Texas A&M Football: Why the Big 12’s “Horns Down” rule is a joke

Texas A&M Football

COLLEGE STATION, TX – NOVEMBER 24: Jeff Fuller #8 of the Texas A&M Aggies attempts to catch a pass against Carrington Byndom #23 of the Texas Longhorns in the first half of a game at Kyle Field on November 24, 2011 in College Station, Texas. The pass was incomplete. (Photo by Darren Carroll/Getty Images)

When you think of college football teams that talk a lot of trash, the Texas A&M Football team might be one that comes to mind. With Johnny Manziel as the program’s greatest player of all time, the Aggies are going to be thought of as a feisty program.

Even so, Manziel himself hasn’t shown much of any emotion in regards to the Hook’Em Horns hand gesture, which has been a huge talking point recently. Manziel went so far as to downplay the rivalry as a whole after being seen throwing up a Hook’Em Horns sign.

Here’s what he said about the situation.

“I understand the rivalry that is between A&M and Texas, but for me – [Texas running back] Malcolm Brown has been one of my great friends since high school. There are guys on that team that I’ve grown relationships with. Cayleb Jones, I still talk to him on almost a weekly basis. All my friends from high school go there. For me, it’s not a rivalry. We got out of that conference, we’re not playing them anymore. It’s not a big deal. To me, it’s just like if I was flashing any other school sign, and just because it is Texas, it’s made out to be a big deal.”

Even so, as one of the Texas Longhorns’ biggest rivals, Texas A&M will be one of the first teams that comes to mind when hearing about the announcement that the NCAA will be penalizing any sort of “Horns Down” gestures.

That said, the Aggies aren’t generally thought of as those who excessively use the “Horns Down” as a statement of disrespect. That would be the Oklahoma Sooners.

The Texas A&M Football team should still be upset about the absurdity of an anti-“Horns Down” rule

Even if the Texas A&M Football team isn’t the most outspoken in the Texas-Texas A&M rivalry, the athletic program still has a huge stock in this. Teams should hold a right to talk trash to their rival, even if it’s a sign of disrespect.

The Texas A&M athletic program has used the gesture before. As an example, the Aggie men’s track team used the “Horns Down” gesture in their own way in 2019.

Rather than doing the gesture with their hand, as we’ve commonly seen, the Texas A&M track stars turned their bibs upside down so that the Longhorn logo was upside down during competition in Austin. This is commonly seen with fans, who buy Texas stickers specifically to turn them upside down.

Strange, but people will do virtually anything for a rivalry.

In 2021, the Big 12 announced that they’ll be cracking down on taunting penalties, specifically in relation to “Horns Down” taunts. Here’s what Big 12 Coordinator of Officials Greg Burks said about it.

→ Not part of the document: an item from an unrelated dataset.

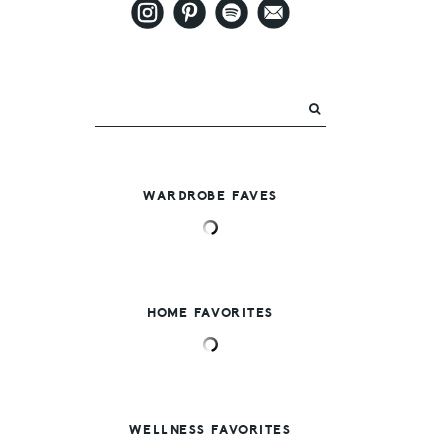
WARDROBE FAVES
HOME FAVORITES
WELLNESS FAVORITES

“Lemme put it this way,” Burks said. “If you do a Horns Down to a Texas player as an opponent, that’s probably going to be a foul.”

At the end of the day, the idea of banning certain taunts is a tight rope-discussion. It’s hard to form a logical argument against it but nobody complains about the trash-talking that goes on in college football. Generally speaking, it makes the game better.